A closer look reveals faults in the optimistic plans. For example, nearly 80% of commitments to the Bonn Challenge involve planting monoculture tree plantations or a mix of trees that produce products such as fruit and rubber rather than restoring natural forests. Plantations typically fall significantly short of natural forests in terms of carbon sequestration, habitat creation and erosion control. The potential benefit dwindles further if planted trees replace natural forests, grasslands or savannahs — ecosystems that have evolved to support unique, local biodiversity.

In the new study, the researchers critically examined another aspect of some mass-tree planting efforts: subsidies designed to encourage private landowners to plant trees. Payments are widely proposed as a promising solution to a variety of environmental challenges.

The scientists looked at one of the world’s longest-running and most influential afforestation subsidy policies, Chile’s Decree Law 701. The law — in effect from 1974 to 2012 and currently being considered for reintroduction — has served as the model for similar policies in a number of South American countries and international development projects.

“A lot of these projects take decades to actually have impacts,” said Heilmayr, “so if we’re thinking about designing policies now it’s useful to look at something that was adopted 20-30 years ago.”

“Chile’s experience can help us understand the climactic, ecological and economic impacts that might occur when governments pay landowners to establish tree plantations,” he added.

Chile’s Decree Law 701 subsidized 75% of afforestation costs and provided support for ongoing plantation management. Unfortunately, lax enforcement and budgetary limitations hobbled prohibitions on the use of subsidies on already-forested lands. This resulted in situations where the government actually subsidized the replacement of native forests with profitable tree plantations.

Anecdotal evidence indicated the law’s subsidies further reduced native forest cover by encouraging the establishment of plantations on shrublands or marginal agricultural lands where forests might have naturally regenerated.

The researchers set out to quantify the full impact of the afforestation subsidies and calculate their effects on net carbon and biodiversity changes across the entire country. They compared the area of Chilean forests under three scenarios: actual observed subsidy patterns, no subsidies and subsidies combined with fully enforced restrictions on the conversion of native forests to plantations.

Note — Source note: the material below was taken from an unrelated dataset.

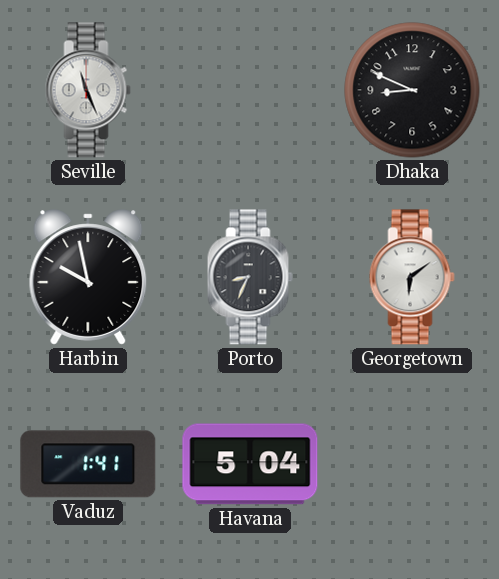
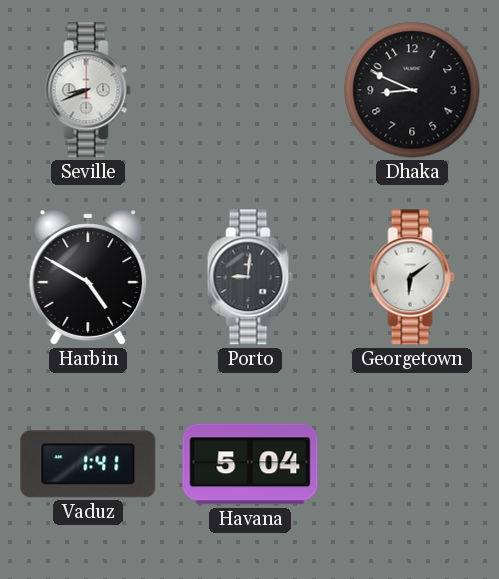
Seville: 11:26 -> 8:41
Harbin: 9:58 -> 4:50
Porto: 8:34 -> 9:01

They found that, relative to a scenario of no subsidies, afforestation payments expanded the area covered by trees, but decreased the area of native forests. Since Chile’s native forests are more carbon dense and biodiverse than plantations, the subsidies failed to increase carbon storage, and accelerated biodiversity losses.

“Nations should design and enforce their forest subsidy policies to avoid the undesirable ecological impacts that resulted from Chile’s program,” said study coauthor Cristian Echeverría, a professor at the University of Concepción in Chile. “Future subsidies should seek to promote the recovery of the many carbon and biodiversity-rich natural ecosystems that have been lost.”

“Ultimately, planting trees will be one part of a broader effort to address climate change,” Heilmayr said. “And you really have to design policies carefully so that you get the biodiversity, poverty alleviation and climate impacts you intended.”